Coukos G, Makrigiannakis A, Kang E H, Rubin S C, Albelda S M, Molnar-Kimber K L
Division of Gynecologic Oncology, Department of Obstetrics and Gynecology, University of Pennsylvania Medical Center, Philadelphia 19104, USA.
Clin Cancer Res. 2000 Aug;6(8):3342-53.
Replication-restricted herpes simplex virus-1 (HSV-1) strains lacking ICP34.5 are emerging as powerful anticancer agents against several solid tumors including epithelial ovarian cancer (EOC). Although chemotherapy-resistant tumors would be likely candidates for treatment with HSV-1 mutants lacking ICP34.5, the efficacy of these mutants on such tumors is unknown. In the present study, we investigated whether chemotherapy resistance affects the response of ovarian cancer cells to HSV-R3616, an ICP34.5-deficient, replication-restricted HSV-1. Primary EOC cultures obtained from patients who varied in their responses to platinum/paclitaxel induction chemotherapy displayed similar sensitivity to HSV-R3616. Similarly, chemotherapy-sensitive ovarian cancer cells A2780 and PA-1, possessing wild-type p53, and their respective chemotherapy-resistant clones A2780/200CP, lacking p53 function, and PA-1/E6, permanently expressing the HPV E6 gene, were equally sensitive to HSV oncolysis. Because wild-type HSV can kill cells by apoptosis and nonapoptotic mechanisms, we investigated the involvement of apoptosis and the role of the p53 tumor suppressor gene in oncolysis induced by HSV-R3616. Infection of ovarian cancer cell lines by HSV-R3616 was followed by cell death via apoptosis or nonapoptotic mechanisms as noted by morphology, cell cycle analysis, and in situ TUNEL assay. p53 protein levels remained unchanged, and Bax protein levels decreased in cells possessing intact p53 and that mainly underwent HSV-induced apoptosis. Loss of p53 function did not affect the frequency or rate of apoptosis or the sensitivity of EOC cells to the oncolytic effect of HSV-R3616. These results suggest that recombinant HSV-1 lacking ICP34.5 is capable of killing ovarian cancer cells that lack p53 function, resist apoptosis, and/or are chemotherapy resistant. These data support the hypothesis that HSV-based oncolytic therapy may be efficacious in chemotherapy-resistant tumors, including tumors that are deficient in p53.
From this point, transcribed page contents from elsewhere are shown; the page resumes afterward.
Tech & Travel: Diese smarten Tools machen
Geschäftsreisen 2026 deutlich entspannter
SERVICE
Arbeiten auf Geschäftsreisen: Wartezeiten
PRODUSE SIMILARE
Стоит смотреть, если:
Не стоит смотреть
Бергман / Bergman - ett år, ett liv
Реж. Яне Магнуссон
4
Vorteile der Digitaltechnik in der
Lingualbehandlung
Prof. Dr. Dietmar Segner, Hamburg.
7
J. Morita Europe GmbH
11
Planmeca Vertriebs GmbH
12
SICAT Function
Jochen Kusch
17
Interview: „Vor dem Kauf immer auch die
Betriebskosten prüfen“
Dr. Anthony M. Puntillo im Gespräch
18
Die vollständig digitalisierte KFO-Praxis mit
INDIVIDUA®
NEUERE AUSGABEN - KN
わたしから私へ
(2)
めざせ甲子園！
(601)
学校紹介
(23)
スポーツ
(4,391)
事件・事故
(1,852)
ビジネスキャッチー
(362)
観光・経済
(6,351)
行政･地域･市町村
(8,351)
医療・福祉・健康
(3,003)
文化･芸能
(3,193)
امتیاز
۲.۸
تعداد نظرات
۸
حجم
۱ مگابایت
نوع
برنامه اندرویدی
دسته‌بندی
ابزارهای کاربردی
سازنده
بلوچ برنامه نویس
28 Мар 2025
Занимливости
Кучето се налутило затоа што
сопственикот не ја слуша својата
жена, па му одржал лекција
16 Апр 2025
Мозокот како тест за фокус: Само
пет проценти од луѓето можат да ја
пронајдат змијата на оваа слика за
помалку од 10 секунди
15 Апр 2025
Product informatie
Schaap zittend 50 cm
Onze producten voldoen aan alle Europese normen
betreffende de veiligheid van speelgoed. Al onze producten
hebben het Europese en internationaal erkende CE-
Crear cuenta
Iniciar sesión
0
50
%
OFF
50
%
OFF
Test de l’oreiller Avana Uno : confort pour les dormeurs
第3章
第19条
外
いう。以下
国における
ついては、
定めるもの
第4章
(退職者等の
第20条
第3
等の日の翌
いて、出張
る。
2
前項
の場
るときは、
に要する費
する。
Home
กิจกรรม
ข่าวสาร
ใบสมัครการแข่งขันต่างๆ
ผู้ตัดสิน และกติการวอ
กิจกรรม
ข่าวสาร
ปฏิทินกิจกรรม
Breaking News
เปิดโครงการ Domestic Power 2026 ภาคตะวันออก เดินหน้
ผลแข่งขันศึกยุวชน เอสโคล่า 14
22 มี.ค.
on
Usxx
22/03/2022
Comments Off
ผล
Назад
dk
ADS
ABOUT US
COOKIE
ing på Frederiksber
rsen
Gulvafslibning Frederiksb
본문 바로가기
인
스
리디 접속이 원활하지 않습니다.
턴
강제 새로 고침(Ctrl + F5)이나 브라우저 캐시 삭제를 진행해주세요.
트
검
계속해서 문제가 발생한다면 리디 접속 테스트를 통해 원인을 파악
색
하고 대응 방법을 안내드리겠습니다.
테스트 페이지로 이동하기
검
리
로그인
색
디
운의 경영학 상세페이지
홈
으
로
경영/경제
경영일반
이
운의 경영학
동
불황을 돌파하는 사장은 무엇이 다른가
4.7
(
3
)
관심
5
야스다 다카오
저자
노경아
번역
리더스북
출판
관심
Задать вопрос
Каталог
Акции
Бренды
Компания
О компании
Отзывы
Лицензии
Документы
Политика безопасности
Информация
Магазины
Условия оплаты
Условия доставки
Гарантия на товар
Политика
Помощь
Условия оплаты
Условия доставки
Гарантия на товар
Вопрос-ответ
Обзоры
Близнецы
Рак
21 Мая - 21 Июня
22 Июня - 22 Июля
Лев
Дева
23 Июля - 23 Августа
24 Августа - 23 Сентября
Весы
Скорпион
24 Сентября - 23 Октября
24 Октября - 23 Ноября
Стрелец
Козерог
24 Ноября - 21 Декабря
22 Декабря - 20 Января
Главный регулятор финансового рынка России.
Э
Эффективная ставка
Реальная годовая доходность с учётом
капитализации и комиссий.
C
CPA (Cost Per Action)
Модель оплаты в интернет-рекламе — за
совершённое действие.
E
缺乏ICP34.5的复制受限型单纯疱疹病毒1型(HSV-1)毒株正成为针对包括上皮性卵巢癌(EOC)在内的多种实体瘤的强大抗癌剂。尽管化疗耐药肿瘤可能是用缺乏ICP34.5的HSV-1突变体进行治疗的候选对象,但这些突变体对此类肿瘤的疗效尚不清楚。在本研究中,我们调查了化疗耐药性是否会影响卵巢癌细胞对HSV-R3616(一种缺乏ICP34.5、复制受限的HSV-1)的反应。从对铂/紫杉醇诱导化疗反应各异的患者中获得的原发性EOC培养物对HSV-R3616表现出相似的敏感性。同样,具有野生型p53的化疗敏感型卵巢癌细胞A2780和PA-1,以及它们各自缺乏p53功能的化疗耐药克隆A2780/200CP和永久表达HPV E6基因的PA-1/E6,对HSV溶瘤同样敏感。由于野生型HSV可通过凋亡和非凋亡机制杀死细胞,我们研究了凋亡的参与情况以及p53肿瘤抑制基因在HSV-R3616诱导的溶瘤中的作用。HSV-R3616感染卵巢癌细胞系后,通过形态学、细胞周期分析和原位TUNEL检测发现,细胞通过凋亡或非凋亡机制死亡。p53蛋白水平保持不变,而具有完整p53且主要经历HSV诱导凋亡的细胞中Bax蛋白水平下降。p53功能丧失并不影响凋亡的频率或速率,也不影响EOC细胞对HSV-R3616溶瘤作用的敏感性。这些结果表明,缺乏ICP34.5的重组HSV-1能够杀死缺乏p53功能、抗凋亡和/或化疗耐药的卵巢癌细胞。这些数据支持了基于HSV的溶瘤治疗可能对化疗耐药肿瘤(包括p53缺陷肿瘤)有效的假设。